** TO DO **
Rewrite every line of the listing, changing "pose" to "view" and keeping everything else the same.

— START DATASET —

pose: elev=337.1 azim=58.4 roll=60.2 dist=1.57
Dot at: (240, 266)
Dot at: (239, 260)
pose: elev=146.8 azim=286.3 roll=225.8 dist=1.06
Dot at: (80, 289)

— END DATASET —

** CORRECT RESULT **
view: elev=337.1 azim=58.4 roll=60.2 dist=1.57
Dot at: (240, 266)
Dot at: (239, 260)
view: elev=146.8 azim=286.3 roll=225.8 dist=1.06
Dot at: (80, 289)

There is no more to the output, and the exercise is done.